解析服务器Node.js SDK：Parse.User.become的替代方案？

Question

I want to completely dissociate my client app from Parse server, to ease the switch to other Baas/custom backend in the future. As such, all client request will point to a node.js server who will make the request to Parse on behalf of the user.

Client <--> Node.js Server <--> Parse Server

As such, I need the node.js server to be able to switch between users so I can keep the context of their authentification.

I know how to authentificate, then keep the sessionToken of the user, and I ve seen during my research than the "accepted" solution to this problem was to call Parse.User.disableUnsafeCurrentUser , then using Parse.User.become() to switch the current user to the one making a request.

But that feels hackish, and I m pretty sure it will, sooner or later, lead to a race condition where the current user is switched before the request is made to Parse.

Another solution I found was to not care about Parse.User, and use the masterKey to save everything by the server, but that would make the server responsible of the ACL.
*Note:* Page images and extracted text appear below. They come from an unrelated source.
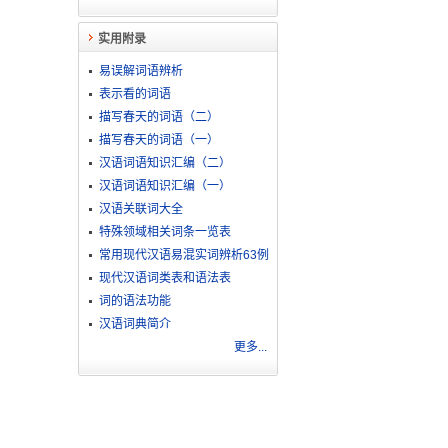
实用附录
易误解词语辨析
表示看的词语
描写春天的词语（二）
描写春天的词语（一）
汉语词语知识汇编（二）
汉语词语知识汇编（一）
汉语关联词大全
特殊领域相关词条一览表
常用现代汉语易混实词辨析63例
现代汉语词类表和语法表
词的语法功能
汉语词典简介
更多...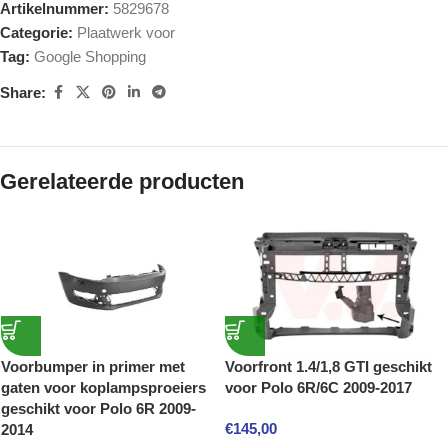
Artikelnummer:
5829678
Categorie:
Plaatwerk voor
Tag:
Google Shopping
Share:
Gerelateerde producten
Voorbumper in primer met
Voorfront 1.4/1,8 GTI geschikt
gaten voor koplampsproeiers
voor Polo 6R/6C 2009-2017
geschikt voor Polo 6R 2009-
€
145,00
2014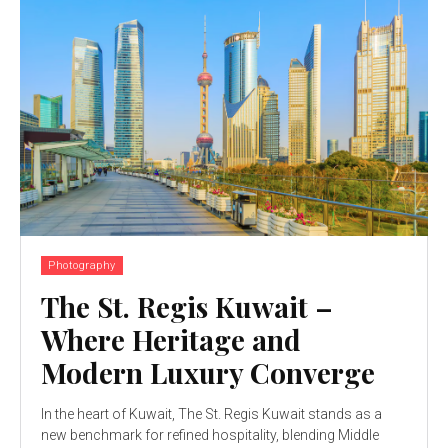
Photography
The St. Regis Kuwait –
Where Heritage and
Modern Luxury Converge
In the heart of Kuwait, The St. Regis Kuwait stands as a
new benchmark for refined hospitality, blending Middle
Is there a way to make request from different user other than thoses two?

Answer 1

Any request to the backend ( query.find() , object.save() , etc) takes an optional options parameter as the final argument. This lets you specify extra permissions levels, such as forcing the master key or using a specific session token.
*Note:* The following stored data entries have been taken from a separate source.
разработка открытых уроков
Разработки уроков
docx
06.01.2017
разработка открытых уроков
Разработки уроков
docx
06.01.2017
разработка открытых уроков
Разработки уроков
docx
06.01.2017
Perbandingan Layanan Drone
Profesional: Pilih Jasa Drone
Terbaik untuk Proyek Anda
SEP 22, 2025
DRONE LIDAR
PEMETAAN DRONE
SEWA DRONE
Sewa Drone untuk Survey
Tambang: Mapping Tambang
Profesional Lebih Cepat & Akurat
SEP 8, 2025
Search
If you have the session token, your server code can make a request on behalf of that user, preserving ACL permissions.

Let's assume you have a table of Item objects, where we rely on ACLs to ensure that a user can only retrieve his own Items. The following code would use an explicit session token and only return the Items the user can see:

// fetch items visible to the user associate with `token`
fetchItems(token) {
  new Parse.Query('Item')
    .find({ sessionToken: token })
    .then((results) => {
      // do something with the items
    });
}

become() was really designed for the Parse Cloud Code environment, where each request lives in a sandbox, and you can rely on a global current user for each request. It doesn't really make sense in a Node.js app, and we'll probably deprecate it.

Answer 2

I recently wrote a NodeJS application and had the same problem. I found that the combination of Parse.User.disableUnsafeCurrentUser and Parse.User.become() was not only hackish, but also caused several other problems I wasn't able to anticipate. So here's what I did: I used Parse.Cloud.useMasterKey(); and then loaded the current user by session ID as if it was a regular user object. It looked something like this:

module.exports = function(req, res, next) {
  var Parse = req.app.locals.parse, query;
  res.locals.parse = Parse;
  if (req.session.userid === undefined) {
    res.locals.user = undefined;
    return next();
  }
  Parse.Cloud.useMasterKey();
  query = new Parse.Query(Parse.User); 
  query.equalTo("objectId", req.session.userid);
  query.first().then(function(result) {
    res.locals.user = result;
    return next();
  }, function(err) {
    res.locals.user = undefined;
    console.error("error recovering user " + req.session.userid);
    return next();
  });

};

This code can obviously be optimized, but you can see the general idea. Upside: It works! Downside: No more use of Parse.User.current() , and the need to take special care in the backend that no conditions occur where someone overwrites data without permission.